→ **Work instruction**: For each line of the data below that includes the string "Hello", count one, and answer with the sum only.

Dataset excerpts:
***
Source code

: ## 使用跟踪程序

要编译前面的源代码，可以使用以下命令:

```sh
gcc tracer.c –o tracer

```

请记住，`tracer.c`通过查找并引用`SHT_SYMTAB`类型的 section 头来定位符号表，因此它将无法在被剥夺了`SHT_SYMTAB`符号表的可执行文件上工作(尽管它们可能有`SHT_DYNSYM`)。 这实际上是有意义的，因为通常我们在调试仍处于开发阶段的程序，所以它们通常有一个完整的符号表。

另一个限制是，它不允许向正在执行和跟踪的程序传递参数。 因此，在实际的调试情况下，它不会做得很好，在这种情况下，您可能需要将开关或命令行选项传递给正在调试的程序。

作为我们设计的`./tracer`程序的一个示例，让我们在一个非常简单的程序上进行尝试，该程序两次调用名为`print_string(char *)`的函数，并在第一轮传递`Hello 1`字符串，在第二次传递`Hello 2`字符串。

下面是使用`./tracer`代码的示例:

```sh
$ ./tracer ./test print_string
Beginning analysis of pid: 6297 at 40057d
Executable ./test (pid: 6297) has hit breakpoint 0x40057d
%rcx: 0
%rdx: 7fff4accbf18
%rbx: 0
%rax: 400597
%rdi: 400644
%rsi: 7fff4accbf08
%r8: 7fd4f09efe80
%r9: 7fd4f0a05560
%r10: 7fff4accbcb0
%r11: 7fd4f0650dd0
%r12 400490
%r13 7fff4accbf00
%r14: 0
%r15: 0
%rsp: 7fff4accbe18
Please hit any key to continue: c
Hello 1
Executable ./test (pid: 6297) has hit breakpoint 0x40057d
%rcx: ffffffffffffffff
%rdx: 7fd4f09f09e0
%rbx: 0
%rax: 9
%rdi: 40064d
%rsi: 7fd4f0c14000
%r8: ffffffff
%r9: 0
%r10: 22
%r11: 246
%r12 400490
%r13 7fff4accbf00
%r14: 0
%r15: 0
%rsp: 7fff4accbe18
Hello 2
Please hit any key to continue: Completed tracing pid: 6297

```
***
→ **Worked solution**: 3